----- Dataset records -----
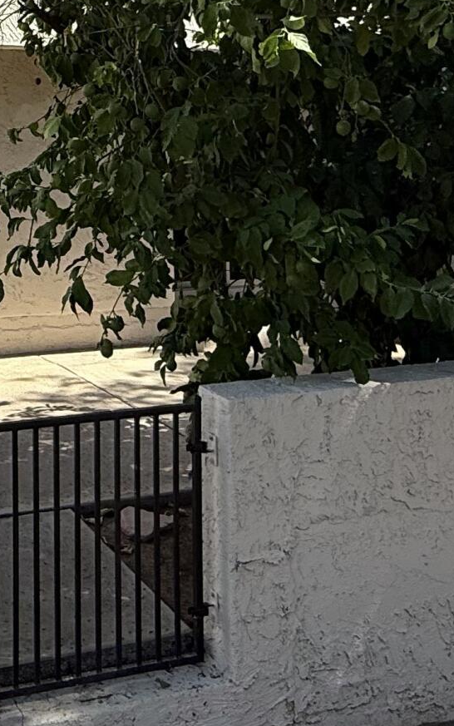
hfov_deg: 23.5
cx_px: -65
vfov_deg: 37.0
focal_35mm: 51
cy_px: 72
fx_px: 1009
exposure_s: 1/1235
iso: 50
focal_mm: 2.22
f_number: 2.2
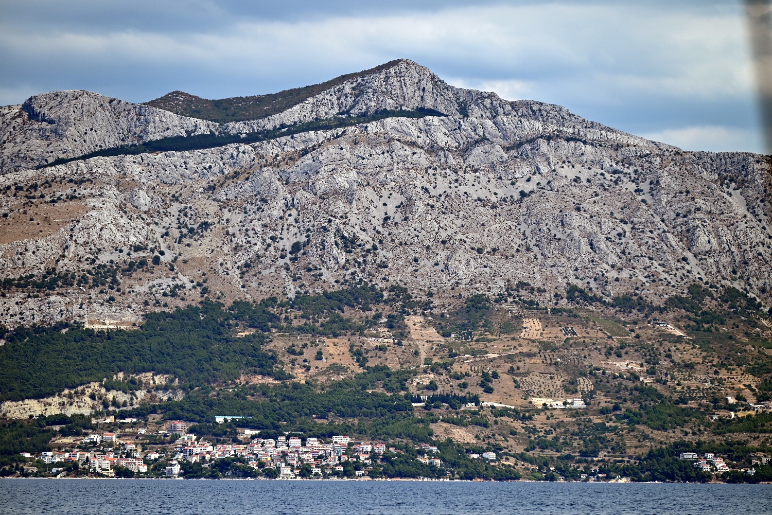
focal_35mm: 165
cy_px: 258
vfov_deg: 8.3
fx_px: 3539
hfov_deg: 12.4
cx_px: 386
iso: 250
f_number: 5
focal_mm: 165
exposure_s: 1/4000
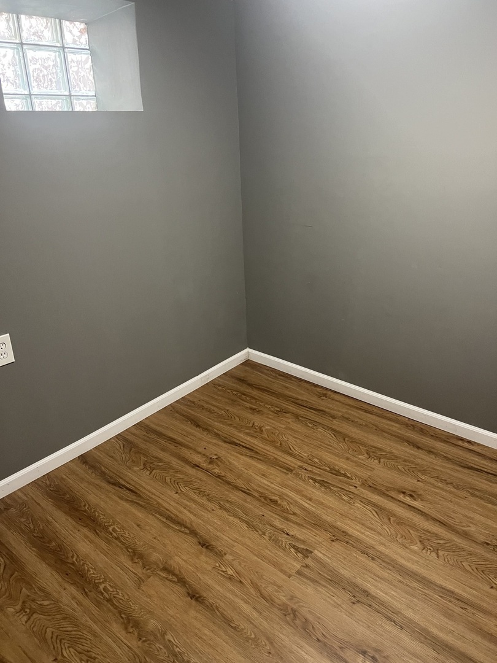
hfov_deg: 53.1
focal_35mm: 26
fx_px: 498
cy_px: 332
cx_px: 248
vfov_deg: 67.3
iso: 320
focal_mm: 5.7
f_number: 1.5
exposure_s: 1/60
-----
What you need to do:
Output all the data above verbatim, leaving out images.

Response to this task:
hfov_deg: 23.5
cx_px: -65
vfov_deg: 37.0
focal_35mm: 51
cy_px: 72
fx_px: 1009
exposure_s: 1/1235
iso: 50
focal_mm: 2.22
f_number: 2.2
focal_35mm: 165
cy_px: 258
vfov_deg: 8.3
fx_px: 3539
hfov_deg: 12.4
cx_px: 386
iso: 250
f_number: 5
focal_mm: 165
exposure_s: 1/4000
hfov_deg: 53.1
focal_35mm: 26
fx_px: 498
cy_px: 332
cx_px: 248
vfov_deg: 67.3
iso: 320
focal_mm: 5.7
f_number: 1.5
exposure_s: 1/60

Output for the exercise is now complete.